Additionally, if the advisor is lucky enough to work for a contact centre that has clever scheduling and planning solutions, they will be expected to know how to use this technology to choose the types of shifts they want to work.
Thanks to Neil Draycott at Business Systems
11. Which Type of Headset Is Most Comfortable for Them
According to 2017 Call Centre Helper research, over a third of contact centre advisors (36.2%) are now given a choice as to which style of headset they can use.
Some advisors will find that their headset doesn’t meet their needs in terms of functionality or comfort. So, if you – as the advisor – are in this lucky 36.2%, you need to know how to select the best headset for you. This will likely improve your productivity and satisfaction.

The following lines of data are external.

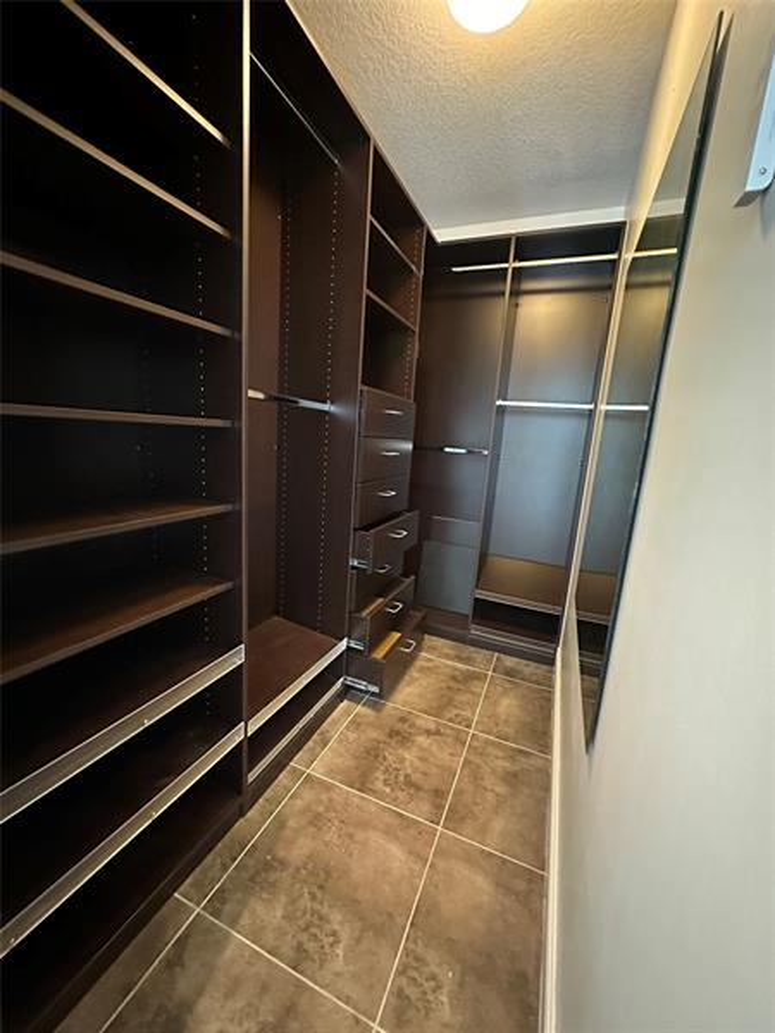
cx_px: 388
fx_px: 418
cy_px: 516
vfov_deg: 102.1
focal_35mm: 14
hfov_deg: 85.7
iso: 1600
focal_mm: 2.22
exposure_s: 1/30
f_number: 2.2
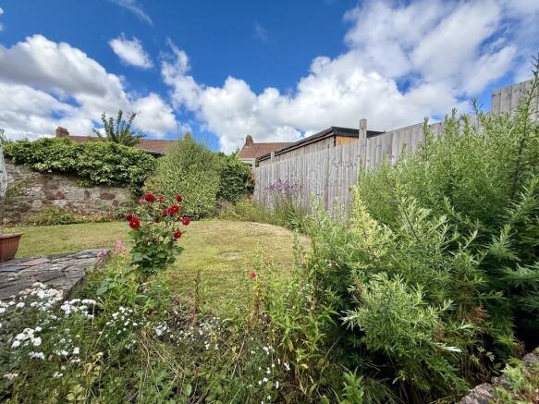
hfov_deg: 102.1
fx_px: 218
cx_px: 270
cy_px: 202
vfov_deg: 85.7
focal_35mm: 14
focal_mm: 2.22
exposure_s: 1/820
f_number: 2.2
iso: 64
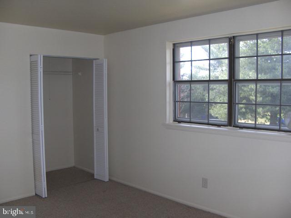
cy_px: 109
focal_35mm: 35
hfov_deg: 52.6
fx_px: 294
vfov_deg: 40.7
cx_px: 146
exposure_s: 1/136
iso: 100
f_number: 2.6
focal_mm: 5.8
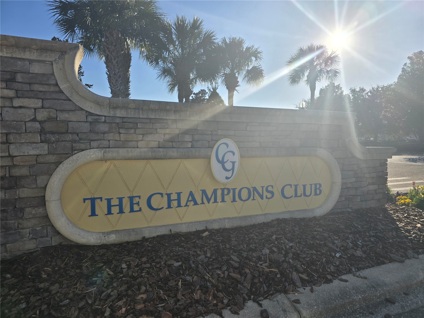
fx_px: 282
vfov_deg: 58.9
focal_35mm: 23
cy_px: 159
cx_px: 212
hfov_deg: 73.9
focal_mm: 6.3
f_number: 1.7
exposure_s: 1/1723
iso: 12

If you’re really lucky, you can choose a specific style that works best for you, whether that’s over-the-ear, behind-the-head or over-the-head.
Thanks to Paul Dunne at Plantronics
12. How to Listen Well and Adapt to the Individual Customer
From my experience as an advisor, I know customers can become upset and frustrated and feel let down or misled, but the key to this is paying attention and listening.
If they are wrong or become argumentative (and even use the odd swear word), listen. Wait. Adapt. Empathise. Get on their wavelength. By doing this, you’ll deliver better customer experience and find greater job satisfaction.
If your contact centre uses technology such as voice biometrics or robotic process automation (RPA), you can create a tailored service for customers, while removing mundane tasks from employees.
Thanks to Ed Creasey at NICE
13. How to Show Compassion
Due to the changing nature of the type of calls advisors handle, it can be important for the contact centre team to have the personal qualities of compassion, empathy and professionalism before they arrive in the contact centre.
While these are innate qualities, staff will always benefit from human coaching from experienced advisors, but technology can also help.
Technology such as modern headsets that deliver a clear audio and noise cancellation to ensure that phone conversations are repetition-free, will help to improve an advisor’s conversational performance.